::: Records for the exercise

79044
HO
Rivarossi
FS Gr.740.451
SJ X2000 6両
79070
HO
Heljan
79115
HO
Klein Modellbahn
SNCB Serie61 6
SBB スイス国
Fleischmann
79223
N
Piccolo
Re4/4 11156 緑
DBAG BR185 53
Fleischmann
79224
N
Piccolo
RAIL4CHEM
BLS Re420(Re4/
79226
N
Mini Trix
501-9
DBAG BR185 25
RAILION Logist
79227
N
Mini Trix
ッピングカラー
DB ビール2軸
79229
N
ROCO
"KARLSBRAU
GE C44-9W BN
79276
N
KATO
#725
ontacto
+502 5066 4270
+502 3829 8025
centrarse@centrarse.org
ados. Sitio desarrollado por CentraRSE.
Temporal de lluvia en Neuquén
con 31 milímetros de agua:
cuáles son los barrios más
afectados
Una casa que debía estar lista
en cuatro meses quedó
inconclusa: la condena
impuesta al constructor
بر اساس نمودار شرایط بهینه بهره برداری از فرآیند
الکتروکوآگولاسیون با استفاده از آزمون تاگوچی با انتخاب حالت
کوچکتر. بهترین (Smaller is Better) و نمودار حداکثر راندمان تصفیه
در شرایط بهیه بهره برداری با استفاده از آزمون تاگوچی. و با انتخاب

::::::

* **Try it**
Render every line of the listing above as a Markdown table with the columns "Row" and "Listing line", giving one numbered row per line and omitting blank lines.

* **Reply to the exercise**
| Row | Listing line |
|---|---|
| 1 | 79044 |
| 2 | HO |
| 3 | Rivarossi |
| 4 | FS Gr.740.451 |
| 5 | SJ X2000 6両 |
| 6 | 79070 |
| 7 | HO |
| 8 | Heljan |
| 9 | 79115 |
| 10 | HO |
| 11 | Klein Modellbahn |
| 12 | SNCB Serie61 6 |
| 13 | SBB スイス国 |
| 14 | Fleischmann |
| 15 | 79223 |
| 16 | N |
| 17 | Piccolo |
| 18 | Re4/4 11156 緑 |
| 19 | DBAG BR185 53 |
| 20 | Fleischmann |
| 21 | 79224 |
| 22 | N |
| 23 | Piccolo |
| 24 | RAIL4CHEM |
| 25 | BLS Re420(Re4/ |
| 26 | 79226 |
| 27 | N |
| 28 | Mini Trix |
| 29 | 501-9 |
| 30 | DBAG BR185 25 |
| 31 | RAILION Logist |
| 32 | 79227 |
| 33 | N |
| 34 | Mini Trix |
| 35 | ッピングカラー |
| 36 | DB ビール2軸 |
| 37 | 79229 |
| 38 | N |
| 39 | ROCO |
| 40 | "KARLSBRAU |
| 41 | GE C44-9W BN |
| 42 | 79276 |
| 43 | N |
| 44 | KATO |
| 45 | #725 |
| 46 | ontacto |
| 47 | +502 5066 4270 |
| 48 | +502 3829 8025 |
| 49 | centrarse@centrarse.org |
| 50 | ados. Sitio desarrollado por CentraRSE. |
| 51 | Temporal de lluvia en Neuquén |
| 52 | con 31 milímetros de agua: |
| 53 | cuáles son los barrios más |
| 54 | afectados |
| 55 | Una casa que debía estar lista |
| 56 | en cuatro meses quedó |
| 57 | inconclusa: la condena |
| 58 | impuesta al constructor |
| 59 | بر اساس نمودار شرایط بهینه بهره برداری از فرآیند |
| 60 | الکتروکوآگولاسیون با استفاده از آزمون تاگوچی با انتخاب حالت |
| 61 | کوچکتر. بهترین (Smaller is Better) و نمودار حداکثر راندمان تصفیه |
| 62 | در شرایط بهیه بهره برداری با استفاده از آزمون تاگوچی. و با انتخاب |